*** Opening of INFORMATION ***

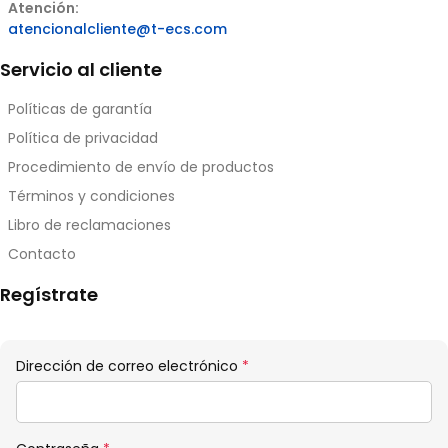
Atención:
atencionalcliente@t-ecs.com
Servicio al cliente
Políticas de garantía
Política de privacidad
Procedimiento de envío de productos
Términos y condiciones
Libro de reclamaciones
Contacto
Regístrate
Obligatorio
Dirección de correo electrónico
*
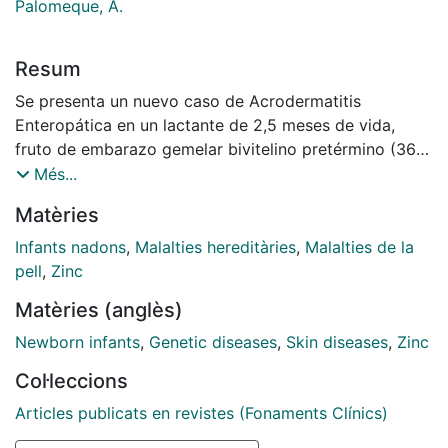
Palomeque, A.
Resum
Se presenta un nuevo caso de Acrodermatitis
Enteropática en un lactante de 2,5 meses de vida,
fruto de embarazo gemelar bivitelino pretérmino (36
S), de aparición gradual desde los 15 días de vida.
Més...
Había seguido lactancia artificial exclusivamente
Matèries
desde su nacimiento, al igual que su hermano gemelo
que no presentó la enfermedad. Entre los exámenes
Infants nadons
,
Malalties hereditàries
,
Malalties de la
complementarios destacaba una importante
pell
,
Zinc
hipozincemia, fosfatasas alcalinas descendidas,
Matèries (anglès)
alteraciones en la inmunidad celular, rasgos de
inmadurez cerebral en el EEG y discreta atrofia
Newborn infants
,
Genetic diseases
,
Skin diseases
,
Zinc
vellositaria en la muestra biópsica intestinal. El
Col·leccions
Tratamiento con sulfato de Zinc a la dosis de 10
mg/Kg/día hizo remitir el cuadro clínico y analítico en
Articles publicats en revistes (Fonaments Clínics)
pocos días. A los 4 meses de edad abandonó el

*** Close of INFORMATION ***

* PROBLEM DESCRIPTION *
Please give again the entries word for word, starting at the first line and ending with the line that contains "mg/Kg/día hizo remitir"; include both of those lines but none of the pictures.

* TASK RESPONSE *
Atención:
atencionalcliente@t-ecs.com
Servicio al cliente
Políticas de garantía
Política de privacidad
Procedimiento de envío de productos
Términos y condiciones
Libro de reclamaciones
Contacto
Regístrate
Obligatorio
Dirección de correo electrónico
*
Palomeque, A.
Resum
Se presenta un nuevo caso de Acrodermatitis
Enteropática en un lactante de 2,5 meses de vida,
fruto de embarazo gemelar bivitelino pretérmino (36
S), de aparición gradual desde los 15 días de vida.
Més...
Había seguido lactancia artificial exclusivamente
Matèries
desde su nacimiento, al igual que su hermano gemelo
que no presentó la enfermedad. Entre los exámenes
Infants nadons
,
Malalties hereditàries
,
Malalties de la
complementarios destacaba una importante
pell
,
Zinc
hipozincemia, fosfatasas alcalinas descendidas,
Matèries (anglès)
alteraciones en la inmunidad celular, rasgos de
inmadurez cerebral en el EEG y discreta atrofia
Newborn infants
,
Genetic diseases
,
Skin diseases
,
Zinc
vellositaria en la muestra biópsica intestinal. El
Col·leccions
Tratamiento con sulfato de Zinc a la dosis de 10
mg/Kg/día hizo remitir el cuadro clínico y analítico en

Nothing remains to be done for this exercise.